# Your task
Filter the entries below, keeping only lines with the word "calle".

[Items listed in a dataset]
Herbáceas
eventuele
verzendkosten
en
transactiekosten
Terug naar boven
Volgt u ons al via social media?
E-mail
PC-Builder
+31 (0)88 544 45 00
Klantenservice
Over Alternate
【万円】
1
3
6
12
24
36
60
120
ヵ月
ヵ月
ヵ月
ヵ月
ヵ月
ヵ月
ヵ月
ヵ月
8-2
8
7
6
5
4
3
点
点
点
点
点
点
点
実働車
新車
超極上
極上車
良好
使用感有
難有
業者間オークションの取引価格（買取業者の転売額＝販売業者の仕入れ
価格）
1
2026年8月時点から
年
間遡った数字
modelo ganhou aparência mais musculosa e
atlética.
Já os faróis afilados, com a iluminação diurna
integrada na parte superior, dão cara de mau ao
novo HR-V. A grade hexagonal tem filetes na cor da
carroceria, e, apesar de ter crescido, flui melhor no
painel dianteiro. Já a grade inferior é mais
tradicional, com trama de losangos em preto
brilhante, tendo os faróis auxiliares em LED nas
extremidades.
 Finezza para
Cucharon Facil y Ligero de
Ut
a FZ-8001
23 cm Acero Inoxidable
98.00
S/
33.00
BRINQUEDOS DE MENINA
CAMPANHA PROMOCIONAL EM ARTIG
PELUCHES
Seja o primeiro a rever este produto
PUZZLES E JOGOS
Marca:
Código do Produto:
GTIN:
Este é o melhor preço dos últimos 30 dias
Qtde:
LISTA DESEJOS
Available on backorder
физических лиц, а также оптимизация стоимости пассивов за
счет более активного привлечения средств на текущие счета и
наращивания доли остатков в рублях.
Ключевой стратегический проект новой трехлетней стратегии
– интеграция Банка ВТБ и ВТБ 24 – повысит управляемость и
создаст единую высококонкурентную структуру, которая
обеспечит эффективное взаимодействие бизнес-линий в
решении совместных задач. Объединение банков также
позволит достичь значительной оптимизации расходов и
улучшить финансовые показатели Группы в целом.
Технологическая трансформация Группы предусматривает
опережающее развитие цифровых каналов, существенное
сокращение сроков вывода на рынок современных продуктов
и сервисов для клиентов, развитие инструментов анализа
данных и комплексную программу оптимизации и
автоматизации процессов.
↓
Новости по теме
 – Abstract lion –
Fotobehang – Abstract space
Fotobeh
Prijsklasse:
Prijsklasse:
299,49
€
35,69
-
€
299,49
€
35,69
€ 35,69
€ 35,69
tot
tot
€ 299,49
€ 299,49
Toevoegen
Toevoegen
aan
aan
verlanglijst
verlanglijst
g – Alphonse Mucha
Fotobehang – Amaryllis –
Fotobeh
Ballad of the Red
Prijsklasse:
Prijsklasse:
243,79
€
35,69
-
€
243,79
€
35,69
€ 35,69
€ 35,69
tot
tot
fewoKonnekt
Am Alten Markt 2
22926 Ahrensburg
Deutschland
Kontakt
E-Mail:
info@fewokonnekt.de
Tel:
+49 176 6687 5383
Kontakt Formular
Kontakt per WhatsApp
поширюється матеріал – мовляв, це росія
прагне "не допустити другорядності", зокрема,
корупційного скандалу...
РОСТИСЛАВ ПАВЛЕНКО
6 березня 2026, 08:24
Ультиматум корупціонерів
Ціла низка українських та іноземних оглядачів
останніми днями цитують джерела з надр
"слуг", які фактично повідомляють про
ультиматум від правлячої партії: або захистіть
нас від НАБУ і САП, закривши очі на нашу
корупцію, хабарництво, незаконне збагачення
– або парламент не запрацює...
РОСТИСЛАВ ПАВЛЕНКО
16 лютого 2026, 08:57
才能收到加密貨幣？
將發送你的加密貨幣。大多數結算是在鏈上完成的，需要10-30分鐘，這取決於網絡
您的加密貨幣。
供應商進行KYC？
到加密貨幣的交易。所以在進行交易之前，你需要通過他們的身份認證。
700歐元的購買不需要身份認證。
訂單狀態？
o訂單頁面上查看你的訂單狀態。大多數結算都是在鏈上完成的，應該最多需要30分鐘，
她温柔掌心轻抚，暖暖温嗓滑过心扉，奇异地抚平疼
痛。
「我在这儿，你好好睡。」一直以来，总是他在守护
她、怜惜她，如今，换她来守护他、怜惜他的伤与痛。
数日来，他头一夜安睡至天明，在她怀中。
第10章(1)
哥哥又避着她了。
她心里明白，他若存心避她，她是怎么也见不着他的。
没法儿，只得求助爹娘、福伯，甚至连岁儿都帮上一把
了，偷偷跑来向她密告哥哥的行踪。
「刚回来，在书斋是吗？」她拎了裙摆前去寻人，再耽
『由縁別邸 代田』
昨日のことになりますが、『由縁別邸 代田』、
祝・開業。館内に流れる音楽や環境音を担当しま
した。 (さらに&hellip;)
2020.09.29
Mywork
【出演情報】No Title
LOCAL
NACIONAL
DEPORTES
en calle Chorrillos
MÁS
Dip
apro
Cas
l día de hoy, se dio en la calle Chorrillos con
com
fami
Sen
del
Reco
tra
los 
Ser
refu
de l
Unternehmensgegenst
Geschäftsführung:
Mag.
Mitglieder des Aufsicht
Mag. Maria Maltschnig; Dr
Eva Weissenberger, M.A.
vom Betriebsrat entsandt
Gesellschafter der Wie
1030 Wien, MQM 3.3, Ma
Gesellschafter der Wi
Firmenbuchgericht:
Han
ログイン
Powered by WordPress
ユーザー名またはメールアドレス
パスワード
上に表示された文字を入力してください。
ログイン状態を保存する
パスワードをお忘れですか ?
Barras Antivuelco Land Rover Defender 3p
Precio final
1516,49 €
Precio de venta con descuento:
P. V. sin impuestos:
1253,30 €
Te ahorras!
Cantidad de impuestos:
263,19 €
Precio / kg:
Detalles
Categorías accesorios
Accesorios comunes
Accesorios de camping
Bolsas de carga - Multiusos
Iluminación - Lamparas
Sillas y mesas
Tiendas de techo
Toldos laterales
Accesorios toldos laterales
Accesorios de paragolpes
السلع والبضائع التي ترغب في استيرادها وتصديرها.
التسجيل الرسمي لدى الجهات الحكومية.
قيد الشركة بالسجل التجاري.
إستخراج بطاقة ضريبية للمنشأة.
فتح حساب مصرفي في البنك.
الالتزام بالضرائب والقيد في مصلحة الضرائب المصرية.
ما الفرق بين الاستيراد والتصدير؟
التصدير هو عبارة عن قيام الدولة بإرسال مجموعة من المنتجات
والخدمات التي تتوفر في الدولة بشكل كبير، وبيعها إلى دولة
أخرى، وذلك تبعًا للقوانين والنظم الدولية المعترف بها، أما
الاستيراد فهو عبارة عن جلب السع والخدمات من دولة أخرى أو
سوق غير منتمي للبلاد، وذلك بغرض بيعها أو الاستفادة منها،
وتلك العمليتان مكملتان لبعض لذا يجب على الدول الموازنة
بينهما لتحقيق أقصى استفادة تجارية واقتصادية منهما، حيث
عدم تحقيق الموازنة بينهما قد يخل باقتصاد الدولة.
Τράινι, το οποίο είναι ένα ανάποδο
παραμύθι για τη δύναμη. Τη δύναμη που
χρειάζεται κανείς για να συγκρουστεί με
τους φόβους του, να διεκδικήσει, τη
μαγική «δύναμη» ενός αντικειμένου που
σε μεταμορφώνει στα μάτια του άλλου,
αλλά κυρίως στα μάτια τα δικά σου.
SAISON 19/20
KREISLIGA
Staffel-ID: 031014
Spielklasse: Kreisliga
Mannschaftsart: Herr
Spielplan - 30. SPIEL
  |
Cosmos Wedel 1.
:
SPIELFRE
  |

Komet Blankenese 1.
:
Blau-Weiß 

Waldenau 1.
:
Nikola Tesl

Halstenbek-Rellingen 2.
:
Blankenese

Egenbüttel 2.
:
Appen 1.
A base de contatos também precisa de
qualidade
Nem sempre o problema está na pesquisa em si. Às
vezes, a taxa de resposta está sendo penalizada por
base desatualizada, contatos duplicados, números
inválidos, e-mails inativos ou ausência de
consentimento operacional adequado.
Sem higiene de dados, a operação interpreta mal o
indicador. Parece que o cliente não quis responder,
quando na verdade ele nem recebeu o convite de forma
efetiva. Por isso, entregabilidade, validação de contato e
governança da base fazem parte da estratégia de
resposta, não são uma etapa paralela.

# Exercise output
en calle Chorrillos
l día de hoy, se dio en la calle Chorrillos con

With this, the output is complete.